3 Skypephone
- Type: Brand name Joint venture
- Industry: Communications
- Founded: 2007
- Headquarters: London, United Kingdom
- Products: Mobile phones
- Parent: 3, Skype

= 3 Skypephone Series =

The 3 Skypephone series was a range of 3G mobile phones made as a global project by the Three brand network. The project was initiated by Three's global handset team, some of whom later went on to found the mobile phone company INQ. The phones were sold in Australia, Austria, Denmark, Italy, Ireland, Sweden, the United Kingdom, Hong Kong and Macau, but the service has now been discontinued. Three offered 4000 free Skype outbound voice minutes with the phones. Initially, the quota expired after 90 days (30 days in Ireland) unless the user purchased another topup or was on a pay monthly plan. This restriction was lifted by the network in 2009, where calls could still be made and received without the need to "top up" with credit. The service was advertised as "unlimited" in the UK; however, it was subject to fair use limitations, as in other countries.

The Skypephone series of phones supported UMTS/W-CDMA 2100 MHz, GSM and GPRS (900/1800 MHz), as well as HSDPA with the Skypephone S2.

The Skypephone series used the normal 3G or GSM voice network for handling Skype calls, which permitted users to make Skype calls within Three's 3Gnetwork or when the user is out of range of the 3G network and is roaming on one of Three's partner 2G networks. The two Skypephone models were not unique in using normal GSM or 3G voice protocols for handling Skype]: Three's Symbian and Java ME-based Skype clients also did this, but they also needed a data connection for low-bandwidth communication with Three's servers while the voice call was being set up. All other mobile Skype applications (such as Skype for iPhone) used a GPRS, EDGE or 3G packet data connection to handle Skype.
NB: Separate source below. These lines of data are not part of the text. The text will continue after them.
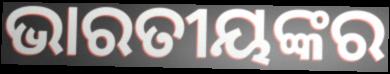
ଭାରତୀୟଙ୍କରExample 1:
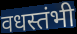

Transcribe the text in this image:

वधस्तंभी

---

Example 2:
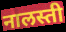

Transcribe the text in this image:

नालस्ती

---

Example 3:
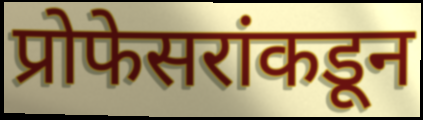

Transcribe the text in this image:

प्रोफेसरांकडून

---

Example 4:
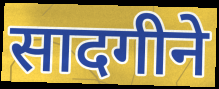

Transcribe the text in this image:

सादगीने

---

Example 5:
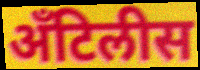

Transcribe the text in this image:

अँटिलीस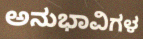
ಅನುಭಾವಿಗಳ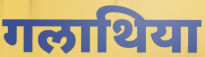
गलाथियाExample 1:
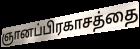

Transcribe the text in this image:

ஞானப்பிரகாசத்தை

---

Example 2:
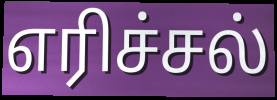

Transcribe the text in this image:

எரிச்சல்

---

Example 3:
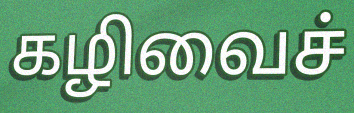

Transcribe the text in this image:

கழிவைச்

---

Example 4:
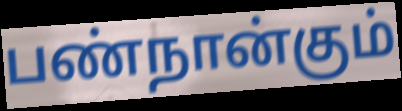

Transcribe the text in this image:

பண்நான்கும்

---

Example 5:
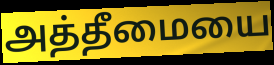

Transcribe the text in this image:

அத்தீமையைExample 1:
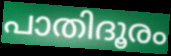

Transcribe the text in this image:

പാതിദൂരം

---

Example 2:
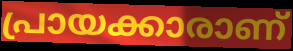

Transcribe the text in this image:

പ്രായക്കാരാണ്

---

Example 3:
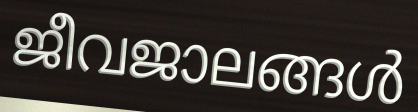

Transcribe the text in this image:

ജീവജാലങ്ങൾ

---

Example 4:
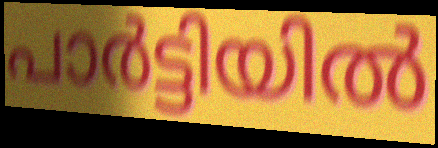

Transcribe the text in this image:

പാർട്ടിയിൽ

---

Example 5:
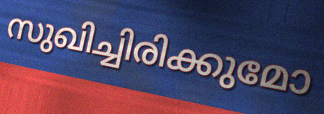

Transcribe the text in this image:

സുഖിച്ചിരിക്കുമോ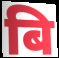
बि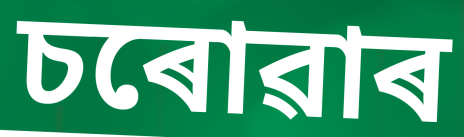
চৰোৱাৰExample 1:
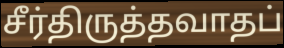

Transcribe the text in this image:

சீர்திருத்தவாதப்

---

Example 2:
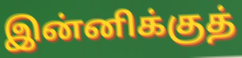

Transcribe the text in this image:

இன்னிக்குத்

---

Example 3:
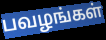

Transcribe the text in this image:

பவழங்கள்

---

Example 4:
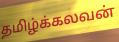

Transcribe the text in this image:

தமிழ்க்கலவன்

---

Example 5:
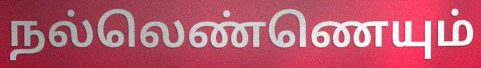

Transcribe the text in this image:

நல்லெண்ணெயும்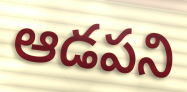
ఆడపని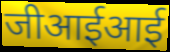
जीआईआईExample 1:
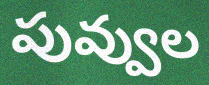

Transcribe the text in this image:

పువ్వుల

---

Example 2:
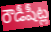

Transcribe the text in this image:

రౌడీషీట్ల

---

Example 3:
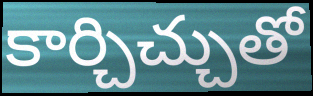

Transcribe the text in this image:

కార్చిచ్చుతో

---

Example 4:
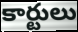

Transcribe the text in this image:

కార్టులు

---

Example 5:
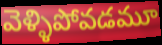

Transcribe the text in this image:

వెళ్ళిపోవడమూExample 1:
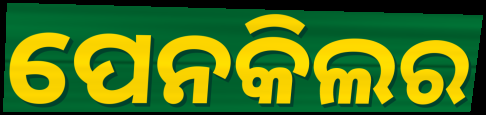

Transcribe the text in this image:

ପେନକିଲର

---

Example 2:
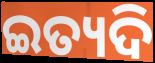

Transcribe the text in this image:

ଇତ୍ୟଦି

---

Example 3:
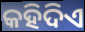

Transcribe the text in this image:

କହିଦିଏ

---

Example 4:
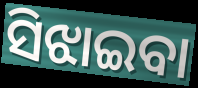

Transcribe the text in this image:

ସିଝାଇବା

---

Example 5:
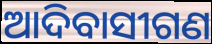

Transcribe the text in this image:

ଆଦିବାସୀଗଣ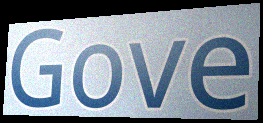
Gove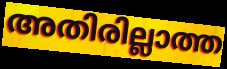
അതിരില്ലാത്തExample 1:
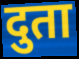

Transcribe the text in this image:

दुता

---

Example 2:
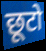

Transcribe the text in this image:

छूटो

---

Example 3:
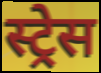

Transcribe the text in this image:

स्ट्रेस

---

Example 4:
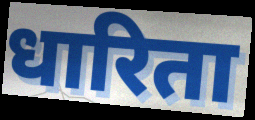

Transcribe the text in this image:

धारिता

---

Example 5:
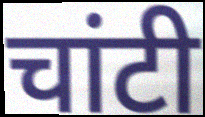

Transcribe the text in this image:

चांटी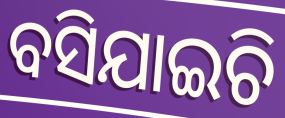
ବସିଯାଇଚି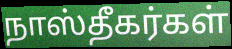
நாஸ்தீகர்கள்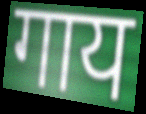
गायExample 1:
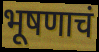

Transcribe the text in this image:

भूषणाचं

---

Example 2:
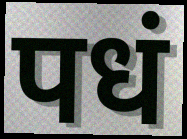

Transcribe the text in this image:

पधं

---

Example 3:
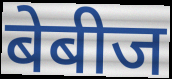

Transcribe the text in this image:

बेबीज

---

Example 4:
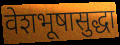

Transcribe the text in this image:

वेशभूषासुद्धा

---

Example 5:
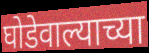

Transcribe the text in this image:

घोडेवाल्याच्याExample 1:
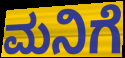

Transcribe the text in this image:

ಮನಿಗೆ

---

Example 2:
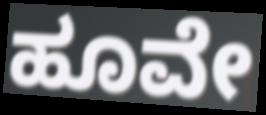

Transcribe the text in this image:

ಹೂವೇ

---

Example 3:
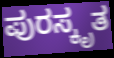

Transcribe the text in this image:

ಪುರಸ್ಕೃತ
The Skype application used was native to the 3 Skypephone series and is a Brew application, whereas other mobile Skype clients are 3rd-party downloads and are either Symbian or Java ME based (the latter is now defunct). An advantage of using the standardized 3GPP circuit-switched (CS) voice protocols for handling calls is that it does not require a constant GPRS, EDGE, 3G or WiFi data connection, all of which consume significantly more battery life than CS voice.

The 3 Skypephone series used a USB connector for recharging and phone-to-PC communication – allowing them to recharge when plugged into a computer. Phone-to-PC connections are also possible over Bluetooth.

== Devices ==
- 3 Skypephone S1
- 3 Skypephone S2

== Usage terms ==
Free Skype-to-Skype calls and instant messages were only available in the country where the phone was purchased, or while roaming on Three's sister networks. Skype-to-Skype calls and instant messages were subject to a fair use policy of 4,000 minutes of outgoing calls and 10,000 instant messages per month (depending on country).

For Three's pay as you go customers, the Skype functionality was subject to activating a minimum top-up (value depending on country) and valid for 90 days (30 days in Ireland) from activating their last top-up, but Three removed the minimum top-up requirement on 1 May 2009.

==INQ==

The Skypephone project was a collaborative effort, with Three's global handset team working closely with Skype and Qualcomm. According to Skype, the Skypephone series, if it were to continue, could possibly be continued on a different network from Three.

In the Irish market, the phones were discontinued after the introduction of INQ handsets in January 2009.